I am not sure whether the following construction is recursive or not. Suppose we have an infinite set $X$ and we want to construct a sequence $(x_n)_{n\in \mathbb N}\subset X$ as follows:
- Choose $x_1\in X$
- Let $A_{x_1}\subset X$ such that, $x_1\in A_{x_1}$ and $X\setminus A_{x_1}$ is infinite
- Choose $x_2\in X\setminus A_{x_1}$
- Let $A_{x_1,x_2}\subset X$ such that, $x_2\in A_{x_1,x_2}$ and $X\setminus A_{x_1,x_2}$ is infinite
- Choose $x_3\in X\setminus A_{x_1,x_2}$
- $\ldots$
Can I create a sequence $(x_n)_{n\in \mathbb N}$ in this way?

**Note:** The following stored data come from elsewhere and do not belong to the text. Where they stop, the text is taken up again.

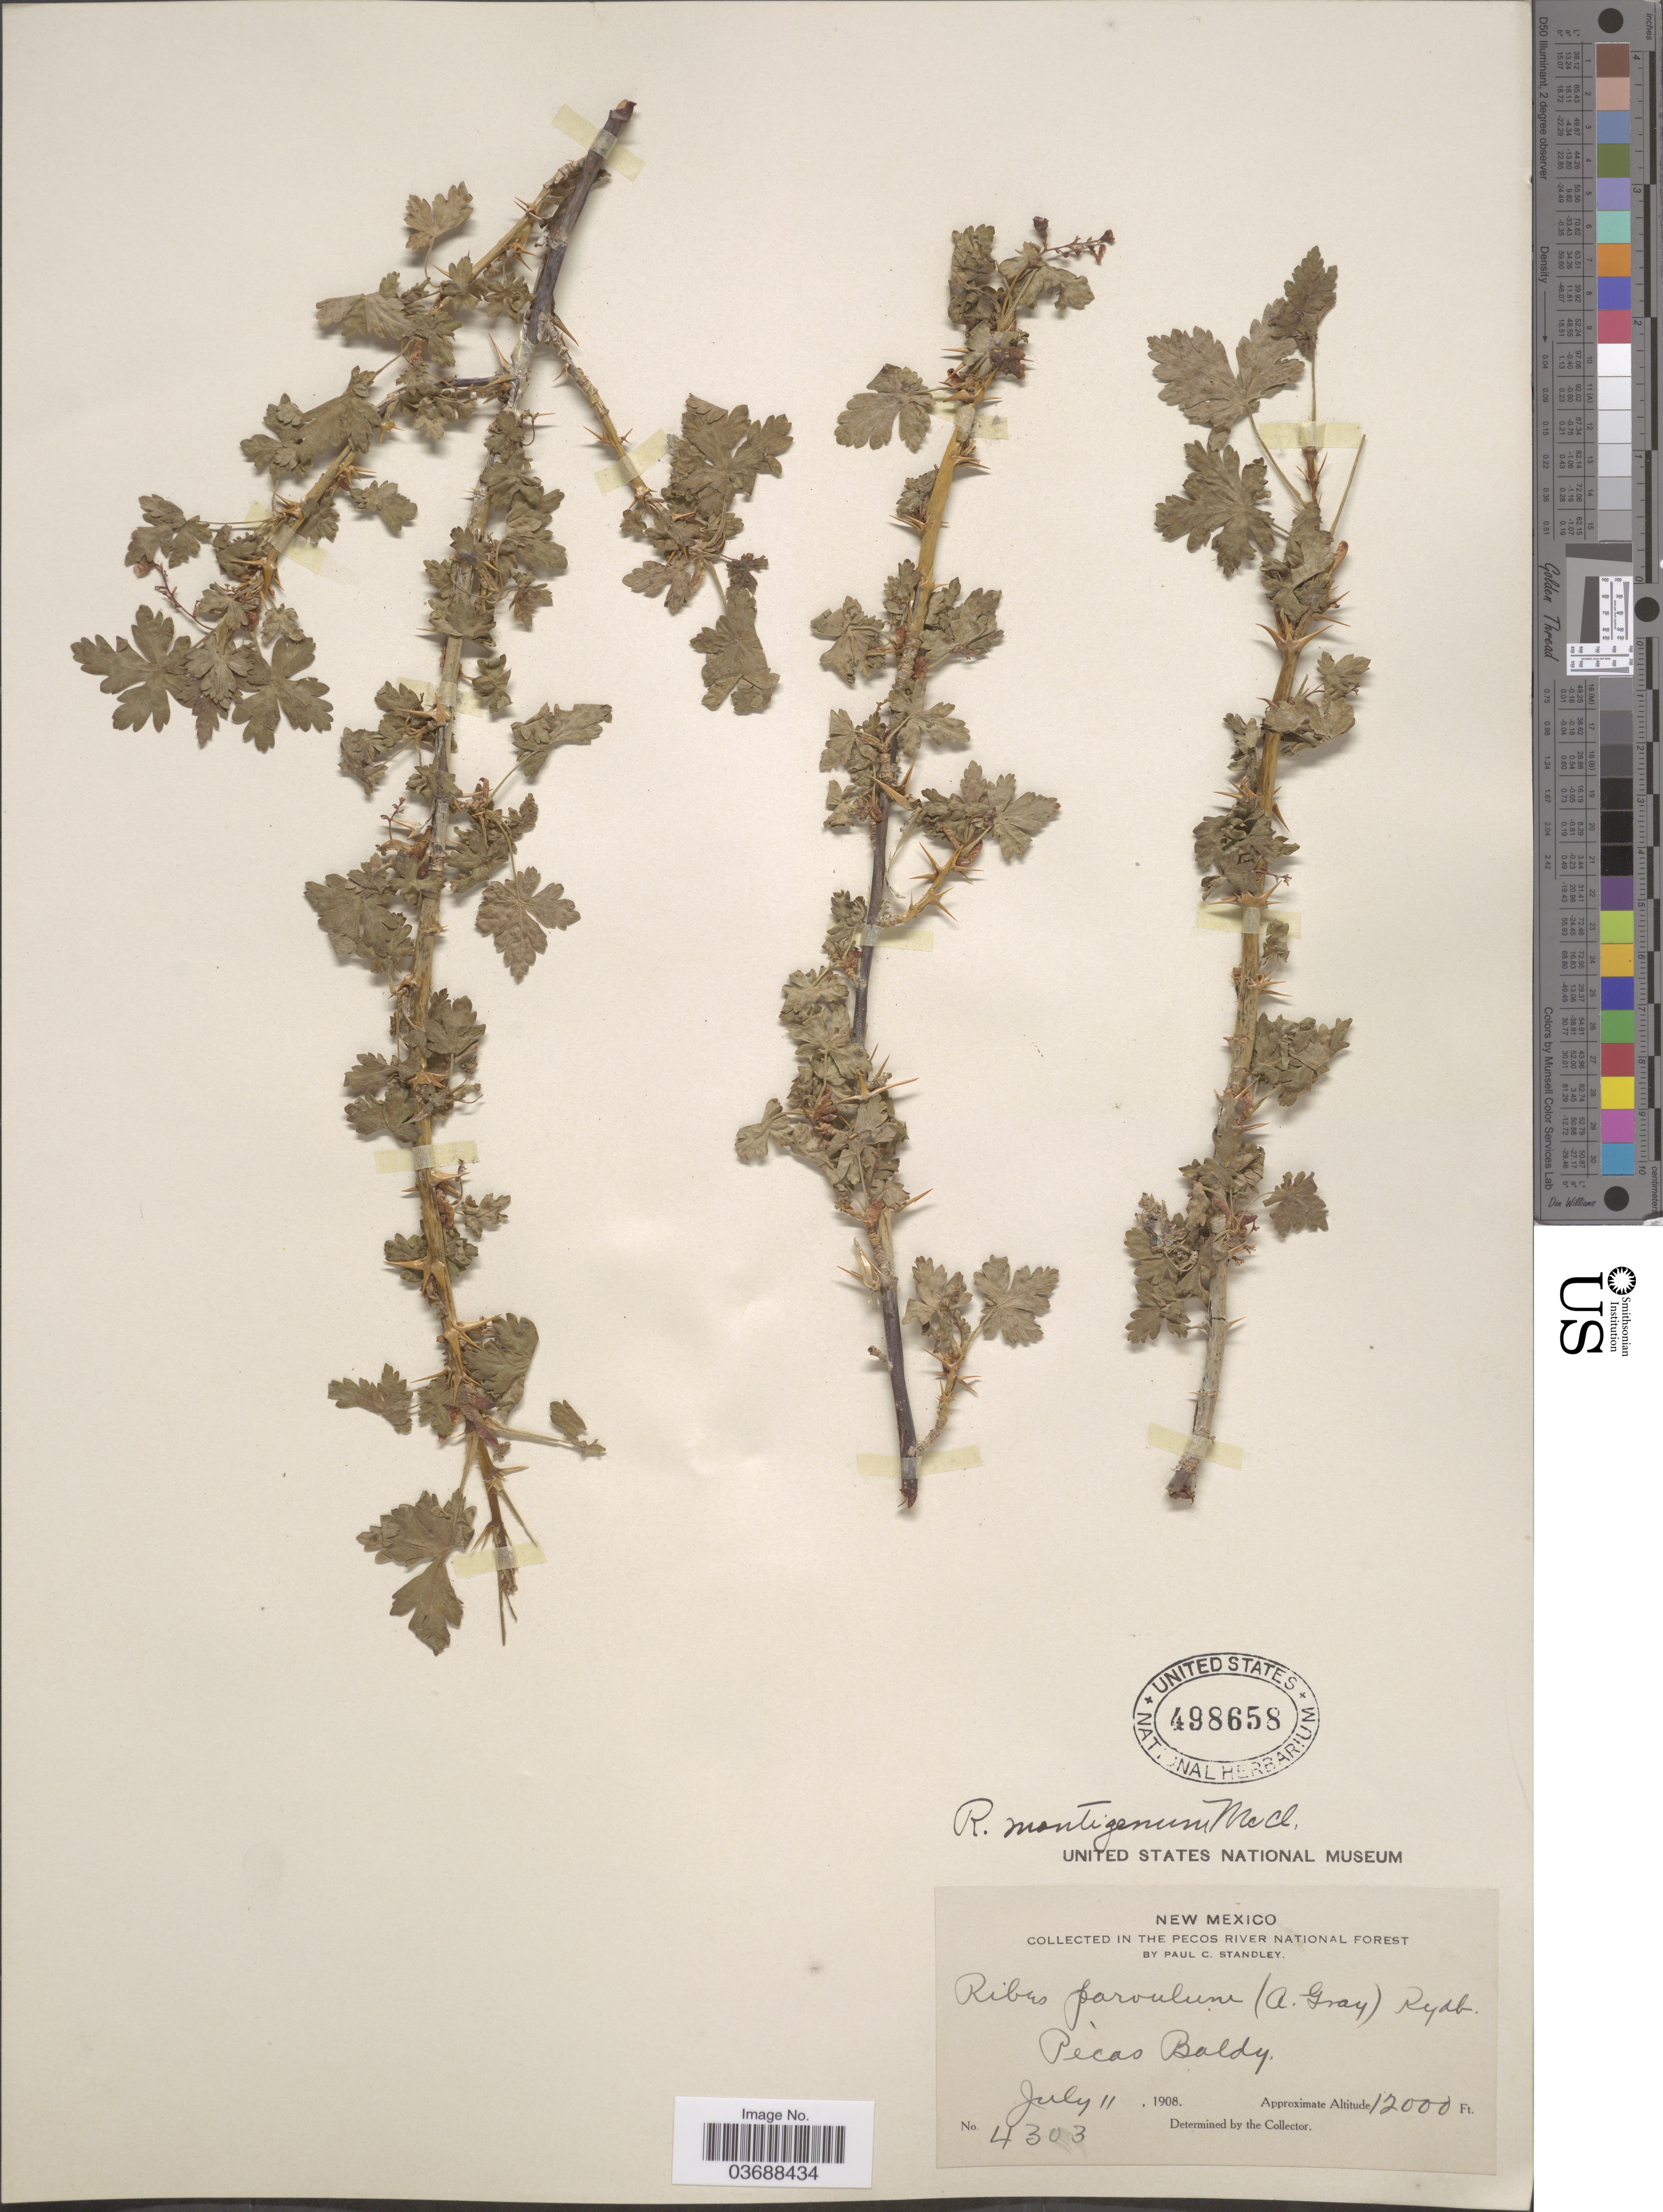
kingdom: Plantae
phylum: Tracheophyta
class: Magnoliopsida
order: Saxifragales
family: Grossulariaceae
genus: Ribes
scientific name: Ribes montigenum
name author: McClatchie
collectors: P. C. Standley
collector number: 4303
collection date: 1908-07-11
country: United States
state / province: New Mexico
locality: In The Pecos River National Forest. Pecos Baldy.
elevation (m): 3658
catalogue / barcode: US 498658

My intuition says yes. It looks like a recursive definition, but I we run the algorithm a second time (even with the same initial value $x_1$), we may end up with a totally different sequence as outcome.
Also, I don't see how we can use the Axiom of Choice to construct a choice function on $\{X, X\setminus A_{x_1}, X\setminus A_{x_1,x_2},\ldots \}$ since all these sets, expect for $X$, depend on all the previous choices, and hence are not pre-defined.
Example: Let $X=\mathbb R$.
- Choose $x_1\in \mathbb R$
- Let $A_{x_1}=\{2^nx_1:n\in \mathbb Z\}$
- Choose $x_2\in \mathbb R\setminus A_{x_1}$
- Let $A_{x_1,x_2}=A_{x_1}\cup \{2^nx_2:n\in \mathbb Z\}$
- Choose $x_3\in \mathbb R\setminus A_{x_1,x_2}$
- $\ldots$
Can we construct a sequence $(x_n)_{n\in \mathbb N}$ in this way? If yes, what theorem can we use to formally guarantee its existence? For instance, can we do the following?
- Choose $x_1\in \mathbb R$
- Assume that we have $x_1,\ldots,x_n$
- Then, choose $x_{n+1}\in X\setminus \bigcup_{i=1}^{n}\{2^nx_i:n\in \mathbb Z\}$
Thank you for your time!